Supreme Court’s Stephen Breyer Retiring, Clearing Way For Biden Nominee: Reports

US

Supreme Court Justice Stephen Breyer is retiring, NBC and CNN reported Wednesday.

Breyer, a nominee of former President Bill Clinton and moderate liberal judge, has been on the Supreme Court since 1994. At 83, he is the oldest justice on the nation’s highest court. Because of his age, liberal activists began pushing for him to retire this year so that President Joe Biden could nominate a younger liberal justice to the lifetime position.

They hope his retirement will help Democrats avoid what happened with the late Justice Ruth Bader Ginsburg. She declined to retire while Barack Obama was president and then died in the final weeks of former President Donald Trump’s term, allowing him to place a third conservative justice on the bench and reshape the politics of the court for years, likely decades, to come.

Biden also has the benefit of a slim Democratic majority in the U.S. Senate, which will vote on the confirmation of any of his nominees.

Recent opinions Breyer authored include the ruling on June Medical Services v. Russo, which struck down a Louisiana law requiring any doctor who performed abortions to have admitting privileges at a nearby hospital, and the ruling in County of Maui v. Hawaii Wildlife Fund, which affirmed the reach of the Clean Water Act.

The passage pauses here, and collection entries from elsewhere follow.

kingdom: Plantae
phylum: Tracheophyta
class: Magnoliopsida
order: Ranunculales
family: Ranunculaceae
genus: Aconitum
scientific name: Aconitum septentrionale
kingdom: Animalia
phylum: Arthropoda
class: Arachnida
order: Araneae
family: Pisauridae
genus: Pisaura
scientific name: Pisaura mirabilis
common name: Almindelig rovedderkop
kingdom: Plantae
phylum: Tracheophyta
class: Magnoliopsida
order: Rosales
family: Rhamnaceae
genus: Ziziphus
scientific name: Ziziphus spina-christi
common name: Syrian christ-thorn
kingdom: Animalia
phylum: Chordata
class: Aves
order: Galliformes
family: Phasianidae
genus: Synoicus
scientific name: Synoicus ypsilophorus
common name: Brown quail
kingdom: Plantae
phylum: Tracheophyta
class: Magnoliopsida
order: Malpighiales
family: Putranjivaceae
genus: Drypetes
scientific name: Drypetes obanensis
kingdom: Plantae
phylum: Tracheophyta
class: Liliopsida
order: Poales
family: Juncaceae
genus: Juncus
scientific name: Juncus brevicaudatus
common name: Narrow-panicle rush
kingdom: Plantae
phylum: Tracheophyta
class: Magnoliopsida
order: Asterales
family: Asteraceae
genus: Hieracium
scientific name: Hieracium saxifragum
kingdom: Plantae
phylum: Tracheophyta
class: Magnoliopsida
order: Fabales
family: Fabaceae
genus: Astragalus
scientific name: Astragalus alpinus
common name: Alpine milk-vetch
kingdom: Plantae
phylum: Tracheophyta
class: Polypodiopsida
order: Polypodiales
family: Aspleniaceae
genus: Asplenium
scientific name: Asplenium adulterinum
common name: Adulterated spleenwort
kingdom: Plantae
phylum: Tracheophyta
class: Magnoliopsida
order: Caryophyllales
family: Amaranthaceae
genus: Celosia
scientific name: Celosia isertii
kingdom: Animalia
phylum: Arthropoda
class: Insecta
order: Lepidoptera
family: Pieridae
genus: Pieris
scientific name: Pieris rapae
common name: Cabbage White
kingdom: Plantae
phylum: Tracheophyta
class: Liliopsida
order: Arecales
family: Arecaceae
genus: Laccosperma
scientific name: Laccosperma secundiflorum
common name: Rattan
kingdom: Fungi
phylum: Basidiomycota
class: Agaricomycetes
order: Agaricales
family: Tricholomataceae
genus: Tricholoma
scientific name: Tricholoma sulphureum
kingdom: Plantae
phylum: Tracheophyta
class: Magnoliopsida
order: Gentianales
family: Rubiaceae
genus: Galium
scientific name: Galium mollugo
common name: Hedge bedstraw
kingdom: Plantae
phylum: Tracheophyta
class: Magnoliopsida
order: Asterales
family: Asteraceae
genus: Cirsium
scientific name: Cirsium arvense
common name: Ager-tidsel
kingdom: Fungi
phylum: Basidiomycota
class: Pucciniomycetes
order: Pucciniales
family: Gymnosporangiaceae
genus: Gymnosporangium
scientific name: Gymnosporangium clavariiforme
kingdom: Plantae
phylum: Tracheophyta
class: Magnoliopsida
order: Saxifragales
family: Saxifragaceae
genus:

In a rare interview in 2020, Breyer told the American Bar Association he was confident in the country’s ability to make progress on issues of racism.

“We have had many ups and downs in this country,” he said. “We did have slavery, we did have a civil war, we did have a legal system of segregation … but somehow we do overcome them.”

If Biden makes good on his promise, Breyer’s replacement will be a Black woman ― a demographic that has never before been represented on the Supreme Court. If confirmed, she will be only the sixth woman and third Black justice to serve in the position.

Judge Ketanji Brown Jackson, a federal district judge in D.C. whom Biden nominated to serve on the D.C. Circuit federal court of appeals, is among those who have emerged as a potential front-runner for the role, as that appeals court has been a launching pad for many other Supreme Court justices.